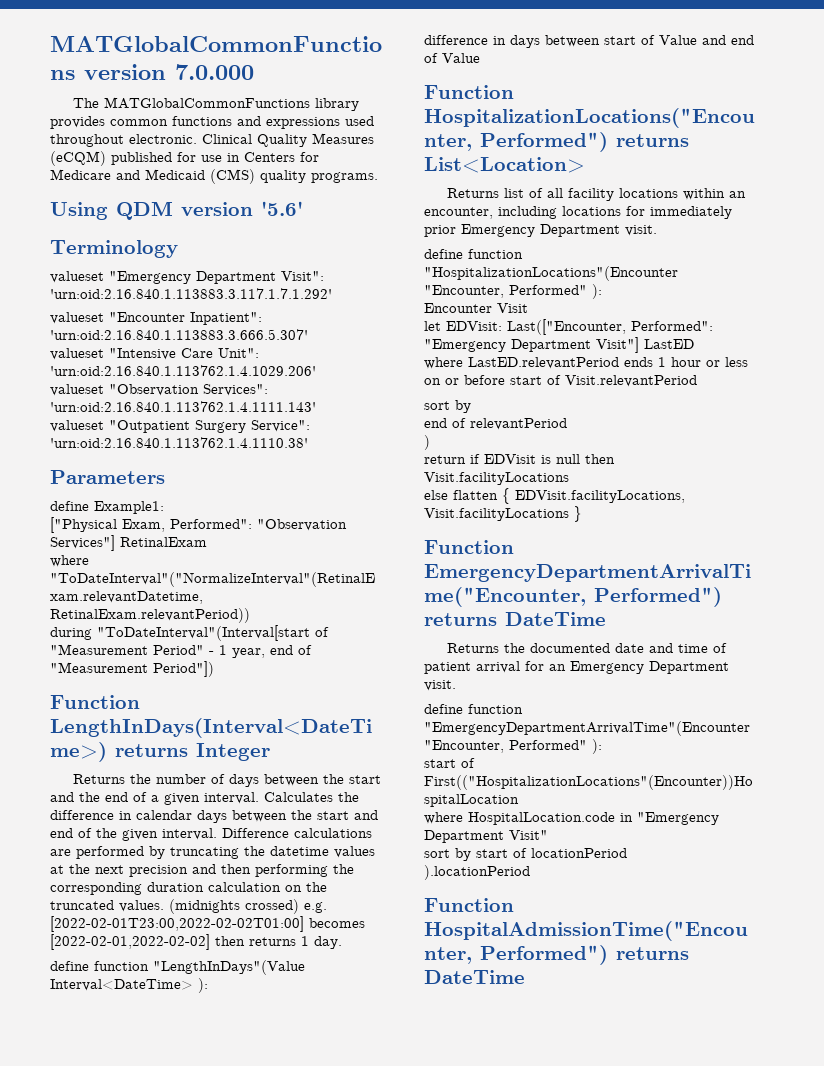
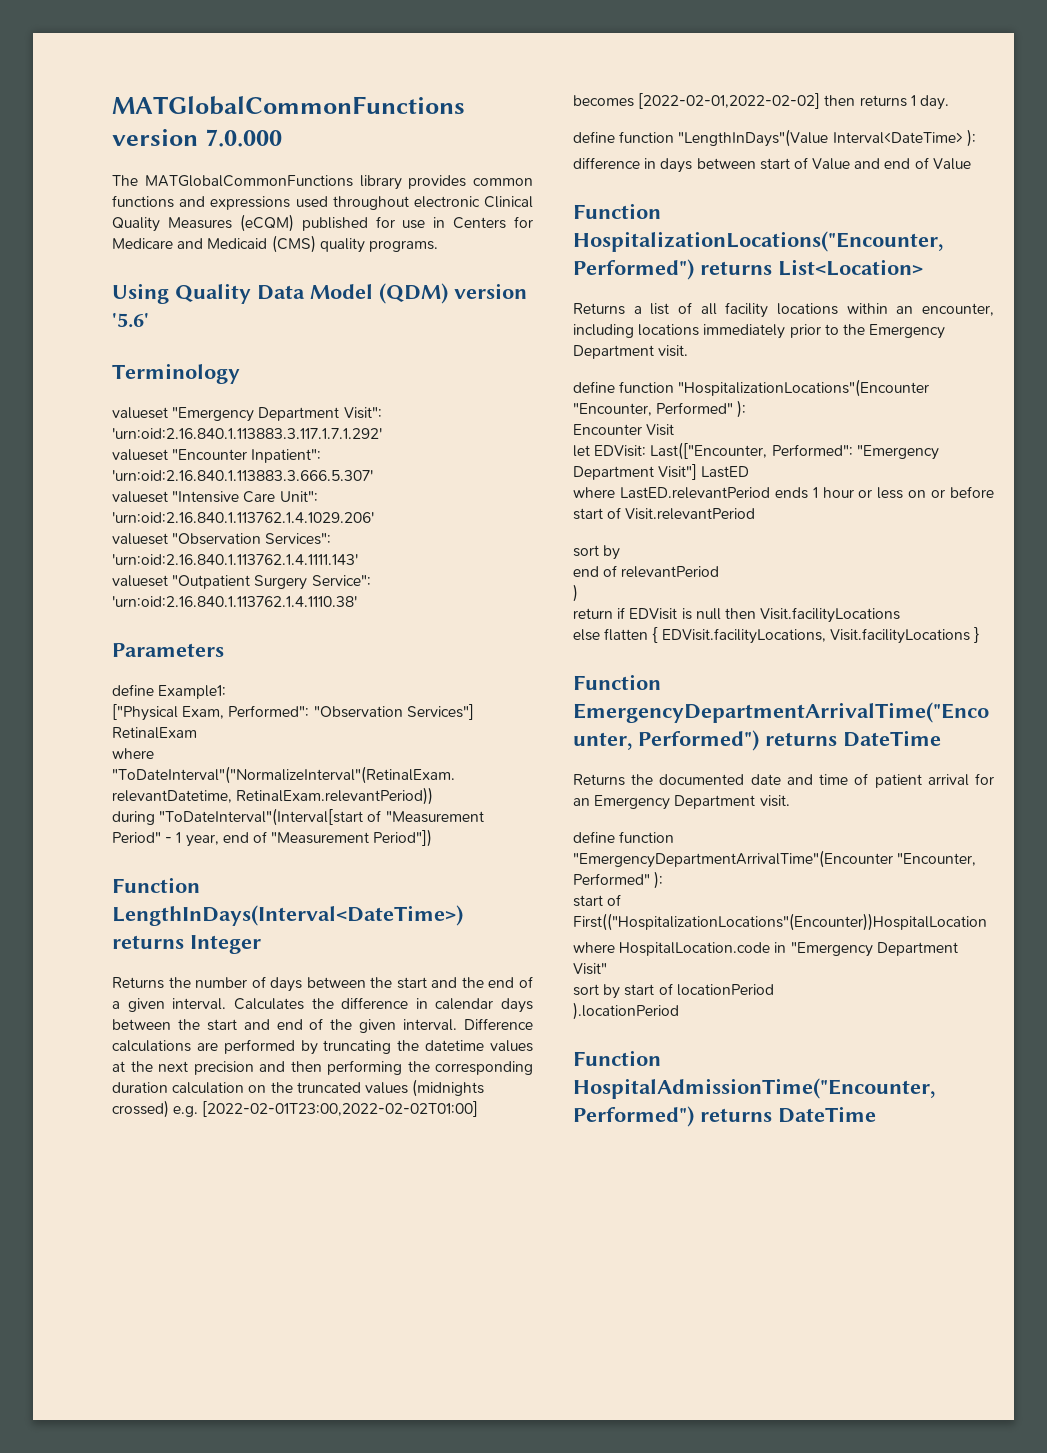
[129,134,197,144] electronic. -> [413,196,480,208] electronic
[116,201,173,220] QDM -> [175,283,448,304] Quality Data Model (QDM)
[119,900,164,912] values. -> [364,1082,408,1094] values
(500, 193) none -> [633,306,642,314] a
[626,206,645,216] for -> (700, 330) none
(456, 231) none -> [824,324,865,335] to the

=== Problem ===
Produce a word-for-word copy of the records, omitting all images.

=== Answer ===
[129,134,197,144] electronic. -> [413,196,480,208] electronic
[116,201,173,220] QDM -> [175,283,448,304] Quality Data Model (QDM)
[119,900,164,912] values. -> [364,1082,408,1094] values
(500, 193) none -> [633,306,642,314] a
[626,206,645,216] for -> (700, 330) none
(456, 231) none -> [824,324,865,335] to the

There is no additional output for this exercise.